Quels sont les chiffres du don d’organe en France ?

En 2012, pour la première fois, le seuil des 5 000 greffes a été franchi, 5 023 greffes d’organes ont été réalisées en France. C’est un résultat très encourageant pour les malades. Cependant, de plus en plus de malades sont inscrits chaque année sur la liste nationale d’attente. En effet, le succès de cette thérapeutique et le vieillissement de la population entraînent un recours toujours plus fréquent à la greffe d’organes par les médecins. Ainsi, en 2012, 17 627 malades ont eu besoin d’une greffe. Plus de 88 000 patients ont été greffés en France depuis 1991. Plus de 50 000 personnes étaient porteuses d’un greffon fonctionnel en 2012. Le plan greffe 2012-2016 affirme la volonté du Gouvernement, relayée par les directions des ARS, que la greffe devienne une priorité au sein de l’hôpital. Pour cela, l’Agence de la biomédecine est au service de tous pour faciliter la mise en œuvre de ce nouveau plan greffe. Voici un aperçu des axes stratégiques de développement de la greffe :
– Inscrire la greffe dans une filière de soins.
– Développer toutes les possibilités de prélèvement.
– Renforcer les systèmes de qualité et de sécurité sanitaire.
– Augmenter la diversité génétique des donneurs de cellules souches hématopoïétiques.

Pourquoi est-ce important de transmettre sa position à ses proches ? Quand et comment peut-on le faire ?

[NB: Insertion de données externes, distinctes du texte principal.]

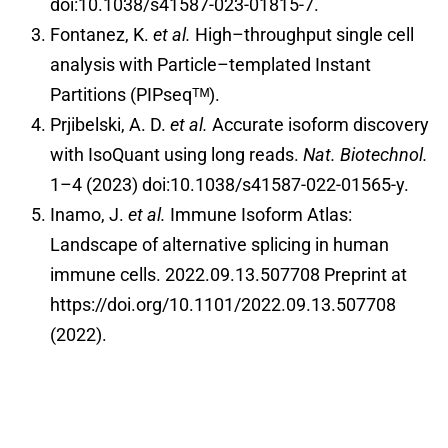
doi:10.1038/s41587-023-01815-7.
Fontanez, K.
et al.
High–throughput single cell
analysis with Particle–templated Instant
Partitions (PIPseqᵀᴹ).
Prjibelski, A. D.
et al.
Accurate isoform discovery
with IsoQuant using long reads.
Nat. Biotechnol.
1–4 (2023) doi:10.1038/s41587-022-01565-y.
Inamo, J.
et al.
Immune Isoform Atlas:
Landscape of alternative splicing in human
immune cells. 2022.09.13.507708 Preprint at
https://doi.org/10.1101/2022.09.13.507708
(2022).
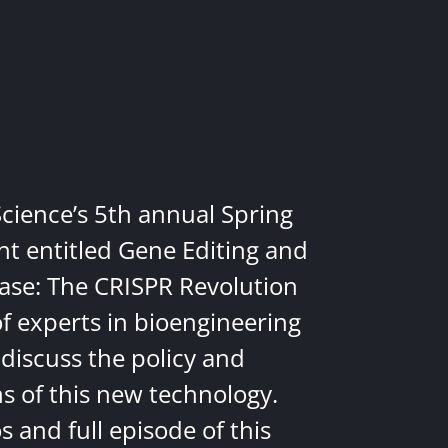
Science’s 5th annual Spring
nt entitled Gene Editing and
ease: The CRISPR Revolution
of experts in bioengineering
discuss the policy and
ns of this new technology.
 and full episode of this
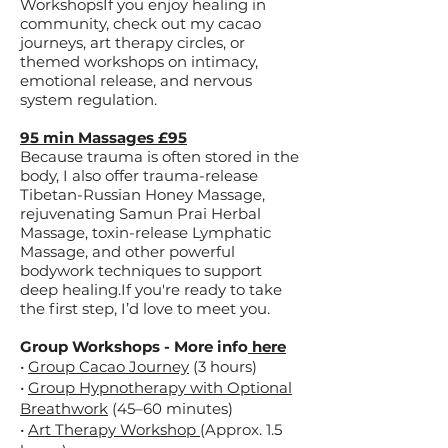
WorkshopsIf you enjoy healing in
community, check out my cacao
journeys, art therapy circles, or
themed workshops on intimacy,
emotional release, and nervous
system regulation.​
95 min Massages £95
Because trauma is often stored in the
body, I also offer trauma-release
Tibetan-Russian Honey Massage,
rejuvenating Samun Prai Herbal
Massage, toxin-release Lymphatic
Massage, and other powerful
bodywork techniques to support
deep healing.​If you're ready to take
the first step, I’d love to meet you.
Group Workshops - More info
here
•
Group Cacao Journey
(3 hours)
•
Group Hypnotherapy with Optional
Breathwork
(45–60 minutes)
•
Art Therapy Workshop
(Approx. 1.5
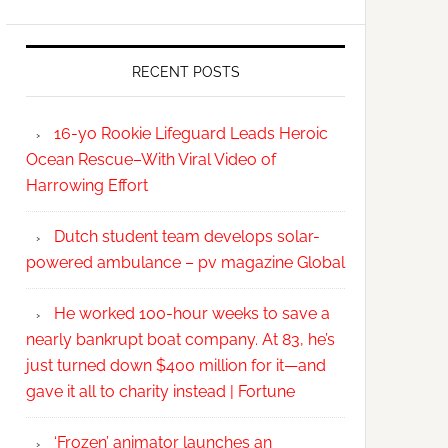
RECENT POSTS
16-yo Rookie Lifeguard Leads Heroic
Ocean Rescue–With Viral Video of
Harrowing Effort
Dutch student team develops solar-
powered ambulance – pv magazine Global
He worked 100-hour weeks to save a
nearly bankrupt boat company. At 83, he’s
just turned down $400 million for it—and
gave it all to charity instead | Fortune
‘Frozen’ animator launches an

En France, selon la loi, nous sommes tous considérés comme donneurs d’organes potentiels, à moins d’avoir exprimé notre opposition. C’est ce que l’on appelle le consentement présumé. Conformément à la loi, quand une personne décède à l’hôpital et que le prélèvement d’organes est possible, l’équipe médicale consulte obligatoirement le Registre national des refus tenu par l’Agence de la biomédecine. Si le nom du défunt n’y figure pas, la loi impose à l’équipe médicale d’interroger la famille pour vérifier que leur proche n’était pas opposé au don d’organes. Les médecins ne vont jamais à l’encontre de l’expression d’une opposition par ses proches. Ne pas communiquer son choix pour le don de ses organes à ses proches, c’est les exposer au risque d’une décision difficile, dans un moment de deuil déjà très douloureux. Bien que 81 % de la population française soit favorable aux dons d’organes, seuls 49 % transmettent effectivement leur position à leurs proches (Sondage Ipsos, mars 2012).

Jusqu’à quel âge peut-on donner un organe ? Y a-t-il une limite d’âge ?

Tout le monde peut être amené à recevoir, un jour, une greffe d’organe. Tout le monde peut également être amené à donner ses organes : jeune ou âgé, contrairement aux idées reçues, il n’y a pas de contre-indication au don en lien avec l’âge avancé. Le prélèvement sur personnes décédées peut être envisagé même si celles-ci étaient sous traitement médical ou avaient des antécédents médicaux lourds. Les médecins sont seuls juges, au cas par cas, de l’opportunité du prélèvement au moment du décès et de la qualité de chacun des organes. Aujourd’hui, le prélèvement est possible à tout âge. C’est à tort que les personnes de plus de 60 ans pensent souvent être exclues du don d’organe et de la greffe du fait de leur âge. En effet, la moyenne d’âge des donneurs prélevés est passée de 40 ans en 1999 à 54,5 ans en 2012. 32,6 % des donneurs ont plus de 65 ans en 2012. Il est possible de recevoir un organe jusqu’à plus de 70 ans.